His bowl runneth over

Kevin Cowherd

January 25, 1993|By Kevin Cowherd

Football fans everywhere are busy gearing up for the Super Bowl, that annual testimonial to wretched excess which causes even billionaire Arab oil sheiks to shake their heads at the TV and yell: "Abu, quick, you gotta see this!"

First things first: You want to know about the halftime entertainment extravaganza. Fair enough.

Picture this: 2,000 Trappist monks -- onto the floor of the Rose Bowl for a flashcard show entitled "Homelessness: Legitimate Social Problem or Massive Insurance Fraud?"

Shannen Doherty of the hit Fox drama "Beverly Hills 90210" serves as narrator.

This will be followed by an intricate dance routine featuring 500 Disney characters (Mickey, Goofy, Donald Duck, Snow White, etc.) along with the Up With People troupe, the Broadway cast of "Cats" and -- you might want to sit down for this one -- the ENTIRE JOINT CHIEFS OF STAFF!

Then as the music builds to a crescendo, 200 members of the Church of the Holy Rapture, an obscure cult in northern Idaho, will soak themselves with Sunoco 190 and set themselves on fire as everyone links arms and sings (except the Trappist monks, who have taken a vow of silence) "It's a Small World After All."

Hot damn!

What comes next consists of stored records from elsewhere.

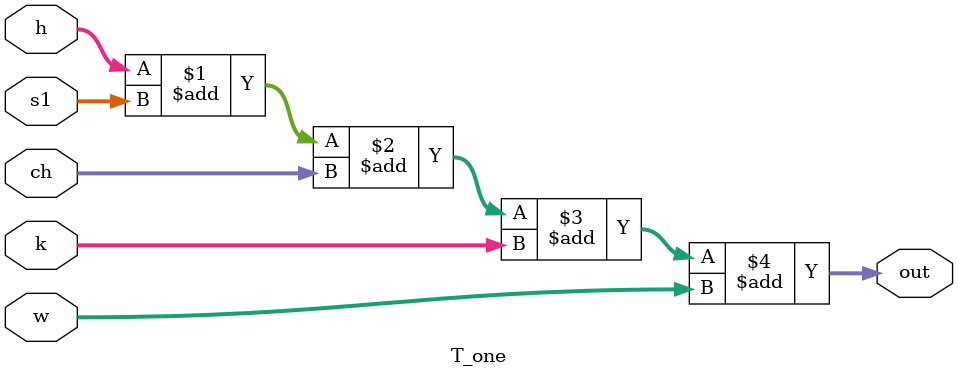
<source format=v>
module T_one( input  [31:0] h, s1, ch, k, w  ,
              output [31:0] out               );


assign out = h + s1 + ch + k + w; 

endmodule 
</source>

Don't even think about going to the bathroom or grabbing another beer, is what I'm saying.

Unfortunately, there are some killjoys out there who persist in whining that the Super Bowl halftime show is overlong, overblown and so schmaltzy as to be virtually unwatchable.

Oh, like everything else we do in this country is understated? Like the Clinton inauguration was a model of restraint and good taste?

What the hell was that deal they threw for Clinton at the Capital Centre? Barry Manilow, Michael Bolton, Barbra Streisand singing the terminally sappy "Evergreen" . . . can it get any worse than that?

I kept waiting for the Bee Gees to jump on stage and break into "Stayin' Alive" -- at which point I fully intended to jot down a few final thoughts, stick my head in the oven and turn on the gas.

Then there was creepy Michael Jackson, who is looking more and more like a young Lena Horne, prancing about and spewing some nonsense about how Clinton could heal the world.

Then (just as I began warming up the oven again) came the grand finale, featuring Bill Clinton, VP and future showroom mannequin Al Gore and their families on stage rocking out as Fleetwood Mac sang the supremely annoying "Don't Stop (Thinking About Tomorrow)."

Lordy! So let's not hear any more nonsense about the halftime show being excessive.

Besides, the Super Bowl is supposed to be excessive, especially when it comes to bad taste.

Veteran sportswriters still talk about the time quarterback Jim Plunkett, then with the Oakland Raiders, was surrounded by a mob of TV and press people at a pre-Super Bowl interview session.

Most of the questions were typically banal, ranging from the what's-it-gonna-take-to-beat-the-other-team type to the what's-your-favorite-rock-group type.

Plunkett's eyes glazed over. For several minutes, he appeared to have entered a state of hyper-sleep.

Suddenly one of the writers, glancing at his notes, shouted: "Jim, help me out here. Is it your father who's blind and your mother who's deaf, or vice versa?"

Well. This was a new low, even for the media, many of whom are thought to have tiny horns growing out of the tops of their heads.

Plunkett's head snapped around until he found the offending boob who had asked the question.

Then, slowly and carefully, as if talking to a 2-year-old, he explained the disabilities of his parents.

Let's face it, you don't find that kind of sensitivity in every profession. Although it certainly isn't confined to sportswriters.

Don't tell me Larry King wouldn't have growled: "Jim, we're almost outta time. Your mom . . . deaf or blind?"

Don't tell me Sam Donaldson wouldn't demand of one of his "PrimeTime Live" guests: "Tell us again how that giant crane toppled over on your dad and squashed him flatter than a manhole cover . . ."

As for which team will actually win this Sunday, I'm taking the points and betting the Bills.

Therefore, if I were you, I would race to the bank, clean out the savings account and throw it all on the Cowboys.

Because the last time I won a bet, Woodward and Bernstein were popping champagne and Nixon was tearfully waving from a helicopter on the south lawn of the White House.

To tell you how long ago it was, Michael Jackson actually looked human.